Discussion of blogging in presidential campaigns led by Dan Gillmor:
- Zephyr Teachout, Dean blogger: “There were 3 audiences [for the
Dean blogs]. One was the press. One was the activist audience. One was
the audience of the campaign itself.” - Cameron Barrett: “The
Clark campaign scratched the whole concept of the single blog–because
that wasn’t going to scale. We wanted a community of blogs instead of 1
blog with 100,000 comments. We wanted an architecture that would let
people have structured conversations.” - Dick
Bell, Kerry blogger: “We needed a front-end that could cope with an
adversarial environment–we built it ourselves, because we had to deal
with a lot of trolls.” - Jim Moore: “A lot of people are still not on the web. When
the service employees union endorsed Dean, we thought we were going to
get lots of email addresses. They have 1.1 million members, but only
10,000 email addresses.” - Dave Winer: “In the end, it wasn’t Dean’s opponents that
beat you, it was CNN that beat you. If the Dean campaign had had a
rival network to get out their image of that speech, they might have
won, and we all might have won.” - Matt Gross, Dean blogger: “We pushed
staffers to blog. When people pushed for Dean to blog, the reality was
that if posts had been signed by Dean they would have been written by
Matt Gross. Kate O’Connor’s posts on deanforamerica
were like the Lifetime section of your newspaper. Zephyr’s were the
organizing section. Matt Gross was the Walter Cronkite.” [laughter and
applause] - Dick Bell: “Political consultants always tend to be
looking in the rearview mirror. Whatever the big thing was last time,
you see a whole lot more of that next time.” - Dave Winer: “None of you guys get it. We are not voters. We are
taxpayers. We go to work. We die in those wars. We are not eyeballs. We
are not at the bottom and you are not at the top. Example, Channel 9 at
Microsoft. By giving engineers inside Microsoft a chance to be seen by
people outside, it changes the engineers’ “world.”Blogs are changing the world.” - Oliver
Willis: “Citizens want to be marketed to. What campaign blogs look
like: ‘Here are some pictures, the other guy sucks, vote for me.’ “ - Hossein Derakhshan (aka Hoder), Iranian blogger [in IRC]: “Blog is words and TV is images. As an
outsider, I see that many people in America can more easily be driven
by images than words, like most other people in the modern world. Dean
didn’t have an image, he had lots of words. This is exactly why
Al-Jazeera is really frightening: it’s using image against image.”

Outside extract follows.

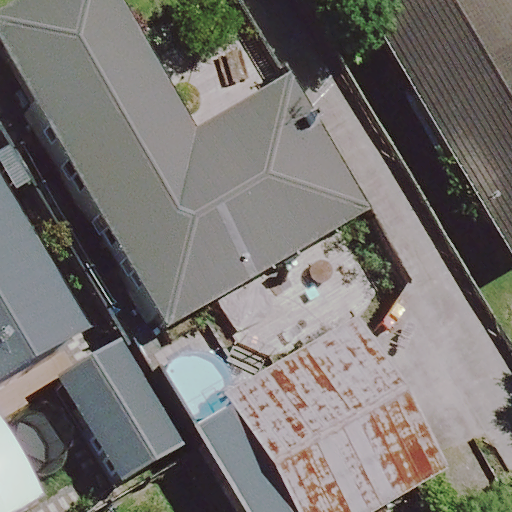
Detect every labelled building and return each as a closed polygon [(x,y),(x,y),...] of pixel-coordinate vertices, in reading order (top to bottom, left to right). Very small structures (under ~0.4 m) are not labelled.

For more: Bryan Strawser, Jeff Sandquist, and Lenn Pryor all blogged this session, with intriguingly different points of view.
1 response so far ↓
1 Betsy Devine // Apr 18, 2004 at 8:16 am
I’d like to add that I really enjoyed meeting Dick Bell from the Kerry blog. His comments were strikingly honest and intelligent. In fact, this morning I finally took a step I’ve been stupidly postponing and changed my RSS feed description so that where it once said “Go Dean” it now says “Go Kerry.”